**SOURCE DOCUMENT**
It is also true though that the ESL was quickly dropped like a hot potato by various parties, at least some of which must have been aware of the proposal and given it at least some encouragement behind the scenes. It is hard to see how else a proposal so seemingly naïve ever got to the stage of being announced initially as a done deal.
UK Prime Minister Boris Johnson is among those accused of having prior knowledge of the deal, as well as sports streamer DAZN and even Sky itself, now part of the US Comcast media group which also owns NBC Sports in the US. All of these were quick to distance themselves from the movement, or condemn it outright, as soon as it became clear how toxic it was and how virulent the backlash from fans, players and pundits alike, as well of course from all those teams excluded.
Even before the ESL’s brief moment in the limelight there had been signs of change and disruption elsewhere in Europe. The bulk of Italian Serie A top league football has gone over to streaming with DAZN for the three seasons between 2021 and 2024, ousting Sky Italia as the primary broadcaster and paying slightly less per game than the latter agreed to in the last 2018 negotiations.
Then French topflight football has descended into almost existential crisis following expulsion of the Spanish Mediapro group at the end of 2020 as the current rights holder. Mediapro had agreed in 2018 to pay almost $1 billion a year for domestic TV rights to France’s top two divisions, Ligue 1 and Ligue 2, until 2024. The group then established a subscription sports channel Téléfoot to cover the matches and at €25 per month required around 4 million subscribers to pass breakeven point.
It was already falling far short of this mark when the Covid-19 pandemic emerged to turn the screw, and numbers failed to exceed 600,000. Finally in two months late in 2020 Mediapro failed to make its rights payments and the deal collapsed, leaving revenues for the top Ligue 1 only about half what had been expected. Canal Plus, which has been ousted by Mediapro’s more generous but, as it turned out, unsustainable offer, has come back in to pick up the pieces, but will only pay about half as much per game. The first major casualty appears to be Ligue 1 club Girondins Bordeaux, which has just gone into administration.

**STUDY QUESTIONS**
a: In the passage on European football broadcasting rights, about how many subscribers did Téléfoot need to reach breakeven?
b: Transcribe the football rights passage, everything from "Even before the" down to "pass breakeven point.".

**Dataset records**
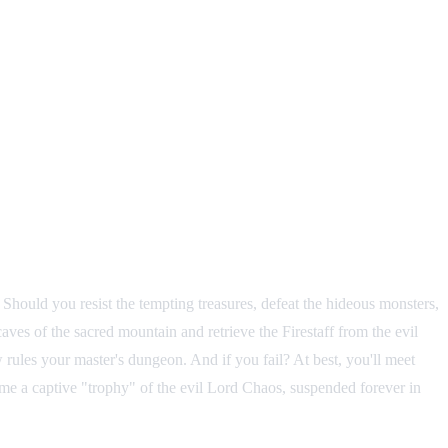
Should you resist the tempting treasures, defeat the hideous monsters,
ves of the sacred mountain and retrieve the Firestaff from the evil
ules your master's dungeon. And if you fail? At best, you'll meet
e a captive "trophy" of the evil Lord Chaos, suspended forever in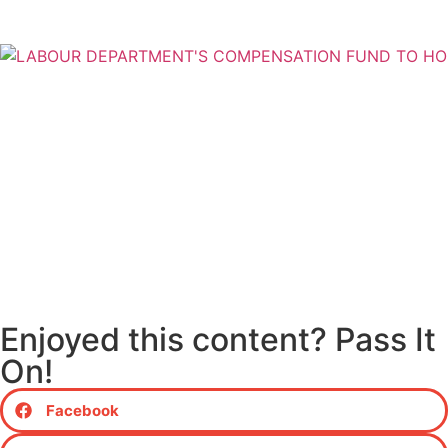
Enjoyed this content? Pass It
On!
Facebook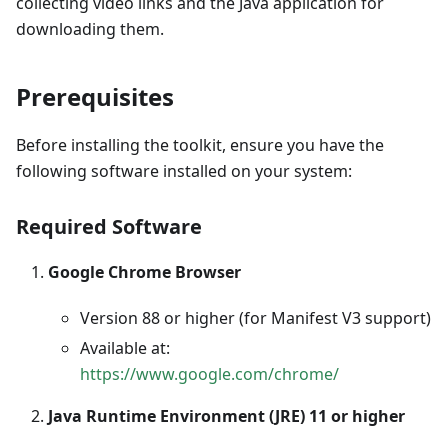
collecting video links and the Java application for
downloading them.
Prerequisites
Before installing the toolkit, ensure you have the
following software installed on your system:
Required Software
Google Chrome Browser
Version 88 or higher (for Manifest V3 support)
Available at:
https://www.google.com/chrome/
Java Runtime Environment (JRE) 11 or higher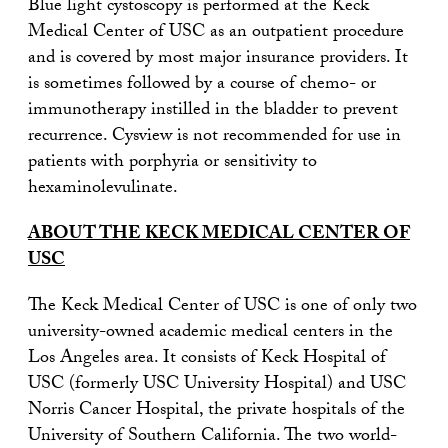
Blue light cystoscopy is performed at the Keck
Medical Center of USC as an outpatient procedure
and is covered by most major insurance providers. It
is sometimes followed by a course of chemo- or
immunotherapy instilled in the bladder to prevent
recurrence. Cysview is not recommended for use in
patients with porphyria or sensitivity to
hexaminolevulinate.
ABOUT THE KECK MEDICAL CENTER OF
USC
The Keck Medical Center of USC is one of only two
university-owned academic medical centers in the
Los Angeles area. It consists of Keck Hospital of
USC (formerly USC University Hospital) and USC
Norris Cancer Hospital, the private hospitals of the
University of Southern California. The two world-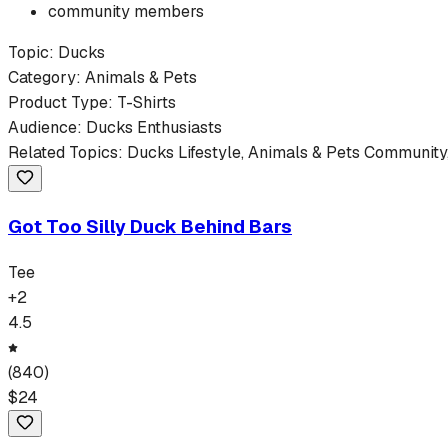
community members
Topic:
Ducks
Category:
Animals & Pets
Product Type:
T-Shirts
Audience:
Ducks
Enthusiasts
Related Topics:
Ducks
Lifestyle,
Animals & Pets
Community,
Got Too Silly Duck Behind Bars
Tee
+
2
4.5
(
840
)
$
24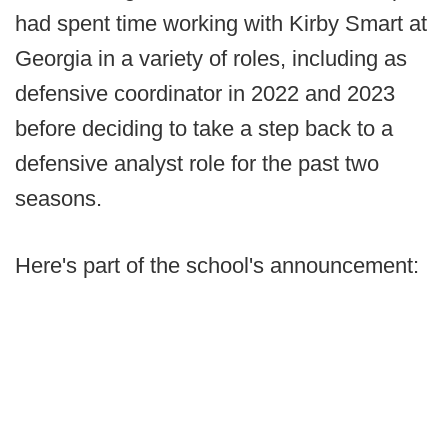
had spent time working with Kirby Smart at
Georgia in a variety of roles, including as
defensive coordinator in 2022 and 2023
before deciding to take a step back to a
defensive analyst role for the past two
seasons.
Here's part of the school's announcement: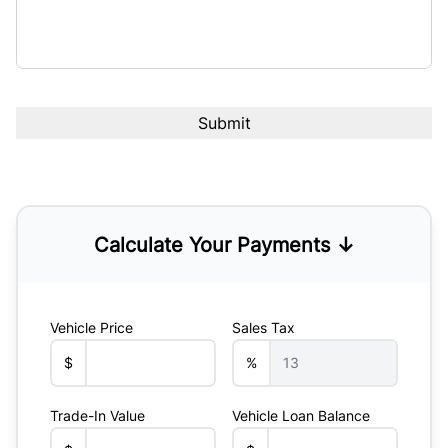
Calculate Your Payments ↓
Vehicle Price
Sales Tax
$
%
Trade-In Value
Vehicle Loan Balance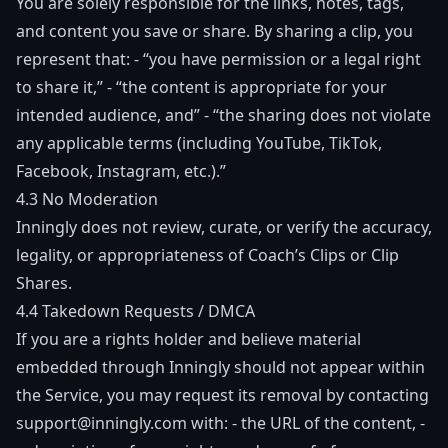
You are solely responsible for the links, notes, tags,
and content you save or share. By sharing a clip, you
represent that: - “you have permission or a legal right
to share it,” - “the content is appropriate for your
intended audience, and” - “the sharing does not violate
any applicable terms (including YouTube, TikTok,
Facebook, Instagram, etc.).”
4.3 No Moderation
Inningly does not review, curate, or verify the accuracy,
legality, or appropriateness of Coach’s Clips or Clip
Shares.
4.4 Takedown Requests / DMCA
If you are a rights holder and believe material
embedded through Inningly should not appear within
the Service, you may request its removal by contacting
support@inningly.com
with: - the URL of the content, -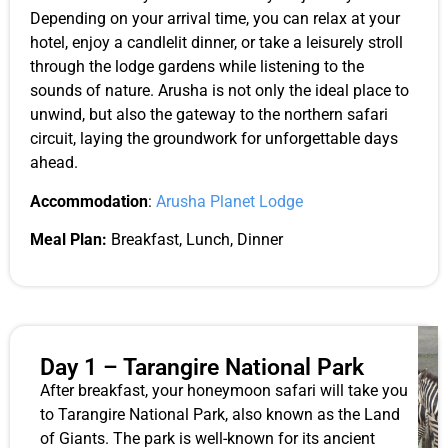
Depending on your arrival time, you can relax at your
hotel, enjoy a candlelit dinner, or take a leisurely stroll
through the lodge gardens while listening to the
sounds of nature. Arusha is not only the ideal place to
unwind, but also the gateway to the northern safari
circuit, laying the groundwork for unforgettable days
ahead.
Accommodation
:
Arusha Planet Lodge
Meal Plan:
Breakfast, Lunch, Dinner
Day 1 – Tarangire National Park
After breakfast, your honeymoon safari will take you
to Tarangire National Park, also known as the Land
of Giants. The park is well-known for its ancient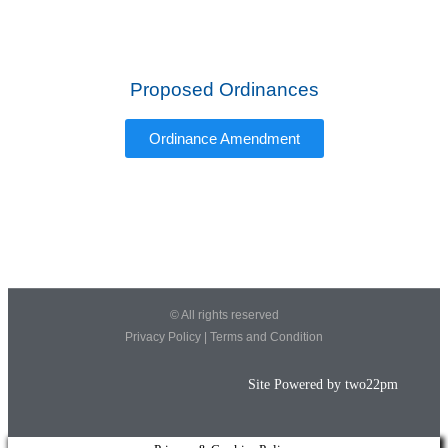
Proposed Ordinances
Ordinance Amendment
© All rights reserved
Privacy Policy
|
Terms and Condition
Site Powered by
two22pm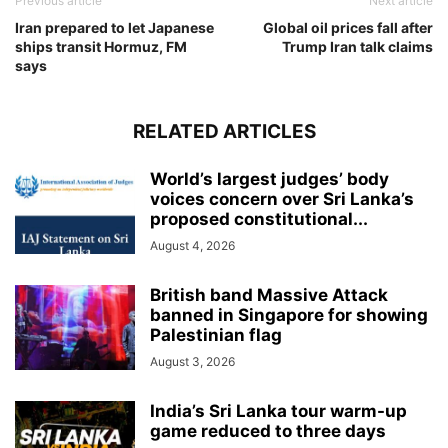
Previous article
Next article
Iran prepared to let Japanese
Global oil prices fall after
ships transit Hormuz, FM
Trump Iran talk claims
says
RELATED ARTICLES
World’s largest judges’ body
voices concern over Sri Lanka’s
proposed constitutional...
August 4, 2026
British band Massive Attack
banned in Singapore for showing
Palestinian flag
August 3, 2026
India’s Sri Lanka tour warm-up
game reduced to three days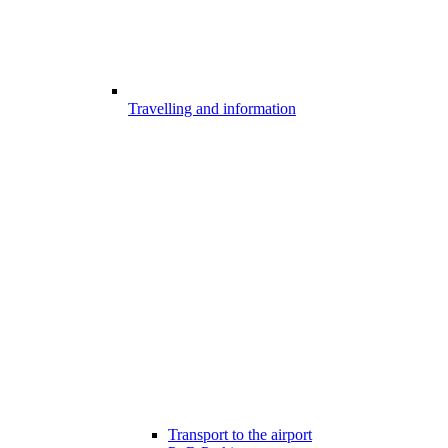
Travelling and information
Transport to the airport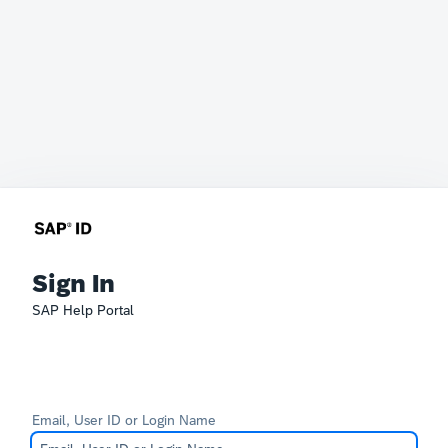
Sign In
SAP Help Portal
Email, User ID or Login Name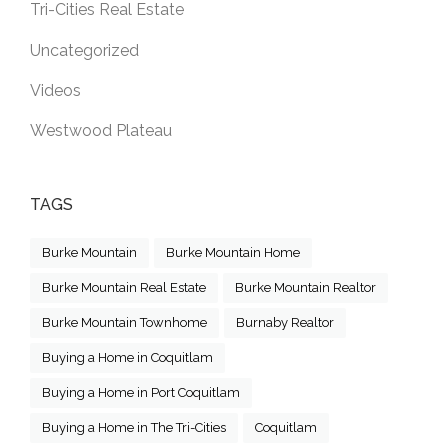
Tri-Cities Real Estate
Uncategorized
Videos
Westwood Plateau
TAGS
Burke Mountain
Burke Mountain Home
Burke Mountain Real Estate
Burke Mountain Realtor
Burke Mountain Townhome
Burnaby Realtor
Buying a Home in Coquitlam
Buying a Home in Port Coquitlam
Buying a Home in The Tri-Cities
Coquitlam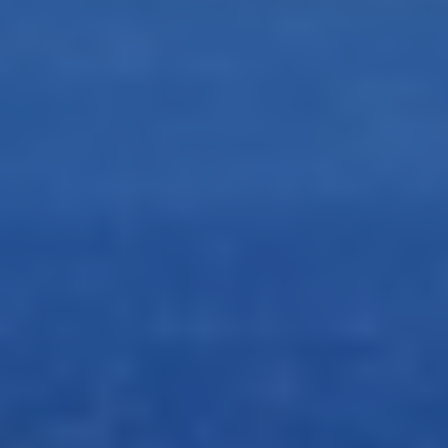
Drone Photo Package
-
Step
1
of 3
Step
1
of 3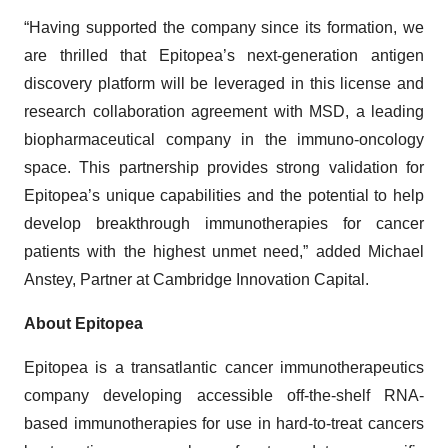
“Having supported the company since its formation, we
are thrilled that Epitopea’s next-generation antigen
discovery platform will be leveraged in this license and
research collaboration agreement with MSD, a leading
biopharmaceutical company in the immuno-oncology
space. This partnership provides strong validation for
Epitopea’s unique capabilities and the potential to help
develop breakthrough immunotherapies for cancer
patients with the highest unmet need,” added Michael
Anstey, Partner at Cambridge Innovation Capital.
About Epitopea
Epitopea is a transatlantic cancer immunotherapeutics
company developing accessible off-the-shelf RNA-
based immunotherapies for use in hard-to-treat cancers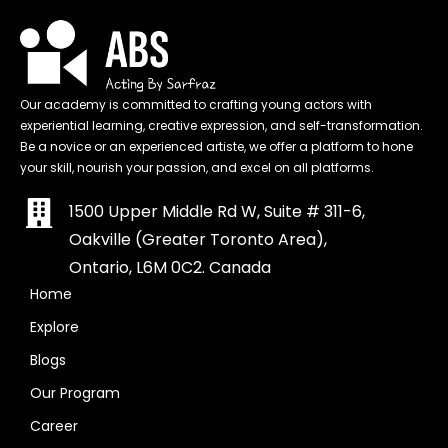
Our academy is committed to crafting young actors with
experiential learning, creative expression, and self-transformation.
Be a novice or an experienced artiste, we offer a platform to hone
your skill, nourish your passion, and excel on all platforms.
1500 Upper Middle Rd W, Suite # 311-6,
Oakville (Greater Toronto Area),
Ontario, L6M 0C2. Canada
Home
Explore
Blogs
Our Program
Career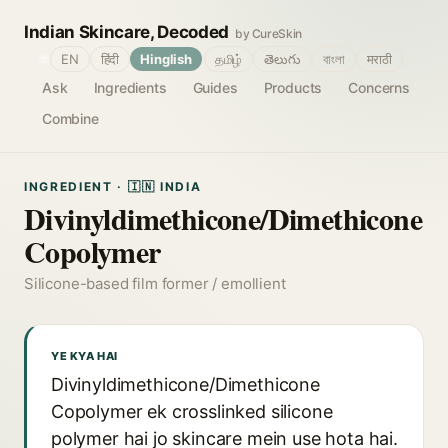
Indian Skincare, Decoded
by CureSkin
🌐
EN
हिंदी
Hinglish
தமிழ்
తెలుగు
বাংলা
मराठी
Ask
Ingredients
Guides
Products
Concerns
Combine
INGREDIENT · 🇮🇳 INDIA
Divinyldimethicone/Dimethicone
Copolymer
Silicone-based film former / emollient
YE KYA HAI
Divinyldimethicone/Dimethicone
Copolymer ek crosslinked silicone
polymer hai jo skincare mein use hota hai.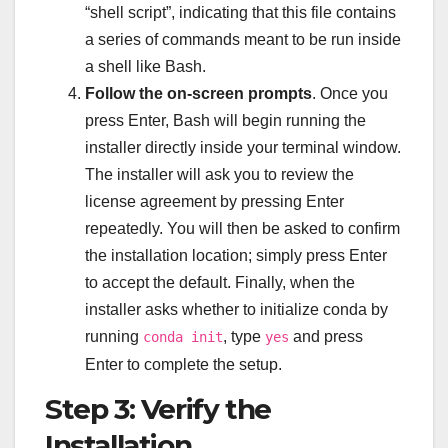
“shell script”, indicating that this file contains
a series of commands meant to be run inside
a shell like Bash.
Follow the on-screen prompts
. Once you
press Enter, Bash will begin running the
installer directly inside your terminal window.
The installer will ask you to review the
license agreement by pressing Enter
repeatedly. You will then be asked to confirm
the installation location; simply press Enter
to accept the default. Finally, when the
installer asks whether to initialize conda by
running
, type
and press
conda init
yes
Enter to complete the setup.
Step 3: Verify the
Installation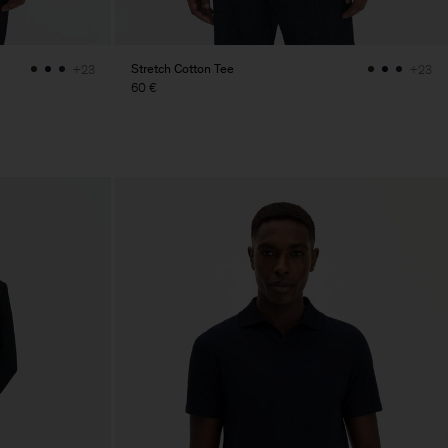
Stretch Cotton Tee
+23
+23
60 €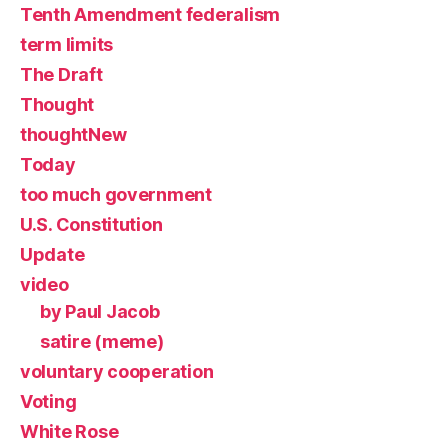
Tenth Amendment federalism
term limits
The Draft
Thought
thoughtNew
Today
too much government
U.S. Constitution
Update
video
by Paul Jacob
satire (meme)
voluntary cooperation
Voting
White Rose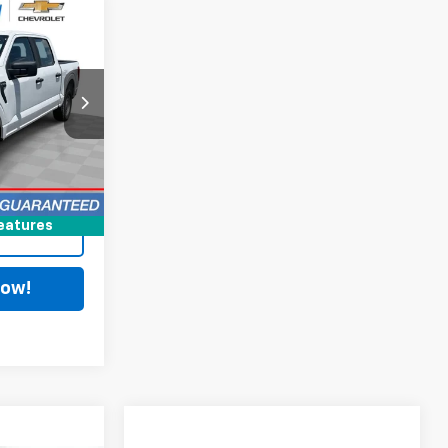
8
$28,590
+$398
C
$28,988
Ext.
Int.
ing
eatures
Now!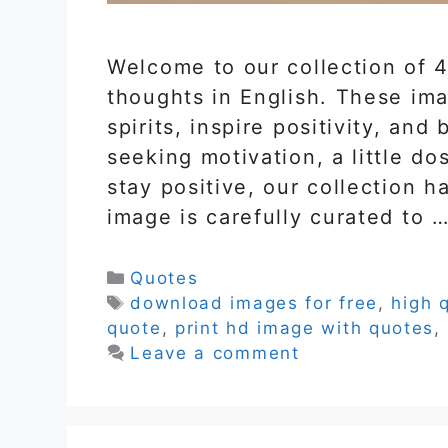
Welcome to our collection of 4
thoughts in English. These ima
spirits, inspire positivity, an
seeking motivation, a little do
stay positive, our collection 
image is carefully curated to 
Categories
Quotes
Tags
download images for free
,
high 
quote
,
print hd image with quotes
,
Leave a comment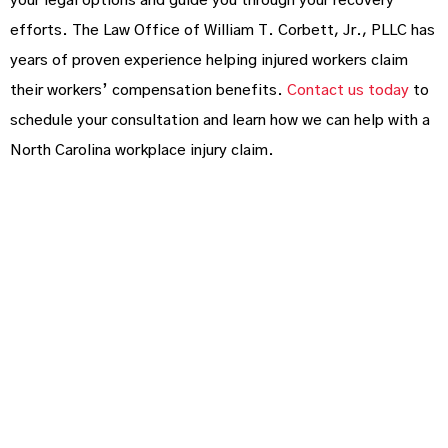
your legal options and guide you through your recovery
efforts. The Law Office of William T. Corbett, Jr., PLLC has
years of proven experience helping injured workers claim
their workers’ compensation benefits.
Contact us today
to
schedule your consultation and learn how we can help with a
North Carolina workplace injury claim.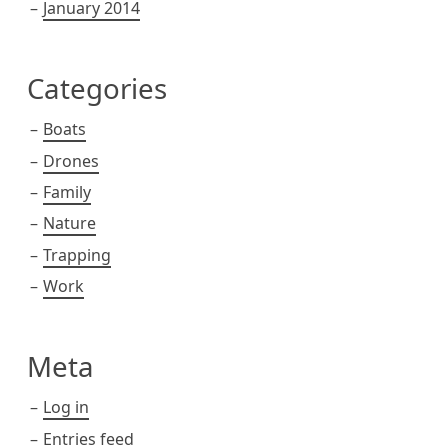
January 2014
Categories
Boats
Drones
Family
Nature
Trapping
Work
Meta
Log in
Entries feed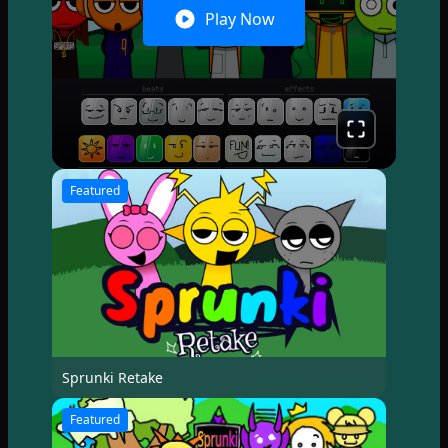
Play Now
Featured
Sprunki Retake
Featured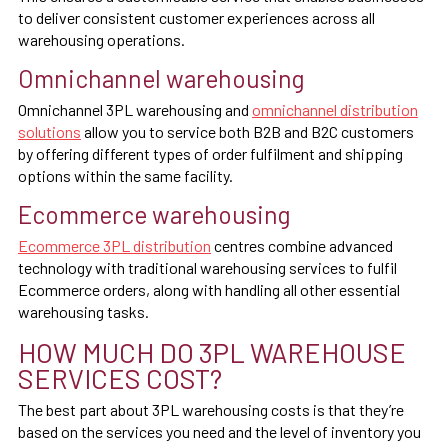
to deliver consistent customer experiences across all
warehousing operations.
Omnichannel warehousing
Omnichannel 3PL warehousing and
omnichannel distribution
solutions
allow you to service both B2B and B2C customers
by offering different types of order fulfilment and shipping
options within the same facility.
Ecommerce warehousing
Ecommerce 3PL distribution
centres combine advanced
technology with traditional warehousing services to fulfil
Ecommerce orders, along with handling all other essential
warehousing tasks.
HOW MUCH DO 3PL WAREHOUSE
SERVICES COST?
The best part about 3PL warehousing costs is that they’re
based on the services you need and the level of inventory you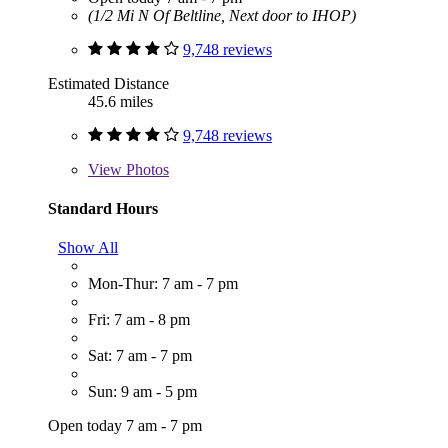
(1/2 Mi N Of Beltline, Next door to IHOP)
9,748 reviews
Estimated Distance
45.6 miles
9,748 reviews
View
Photos
Standard Hours
Show All
Mon-Thur: 7 am - 7 pm
Fri: 7 am - 8 pm
Sat: 7 am - 7 pm
Sun: 9 am - 5 pm
Open today 7 am - 7 pm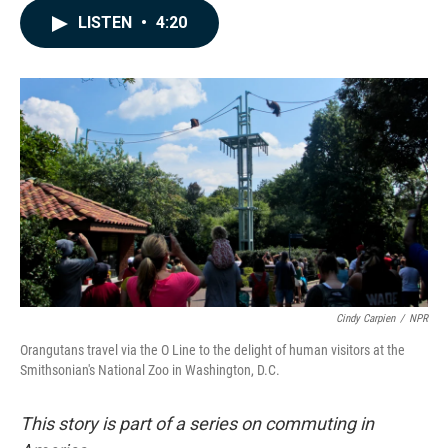
c
n
a
LISTEN
•
4:20
e
k
i
b
e
l
o
d
o
I
k
n
Cindy Carpien
/
NPR
Orangutans travel via the O Line to the delight of human visitors at the
Smithsonian's National Zoo in Washington, D.C.
This story is part of a series on commuting in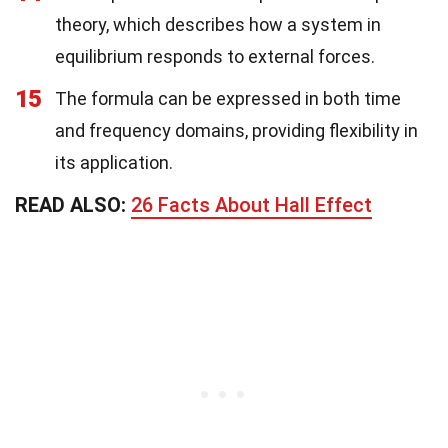
theory, which describes how a system in
equilibrium responds to external forces.
15
The formula can be expressed in both time
and frequency domains, providing flexibility in
its application.
READ ALSO:
26 Facts About Hall Effect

**TASK RESPONSES**
a: Around 4 million subscribers.

b:
Even before the ESL’s brief moment in the limelight there had been signs of change and disruption elsewhere in Europe. The bulk of Italian Serie A top league football has gone over to streaming with DAZN for the three seasons between 2021 and 2024, ousting Sky Italia as the primary broadcaster and paying slightly less per game than the latter agreed to in the last 2018 negotiations.
Then French topflight football has descended into almost existential crisis following expulsion of the Spanish Mediapro group at the end of 2020 as the current rights holder. Mediapro had agreed in 2018 to pay almost $1 billion a year for domestic TV rights to France’s top two divisions, Ligue 1 and Ligue 2, until 2024. The group then established a subscription sports channel Téléfoot to cover the matches and at €25 per month required around 4 million subscribers to pass breakeven point.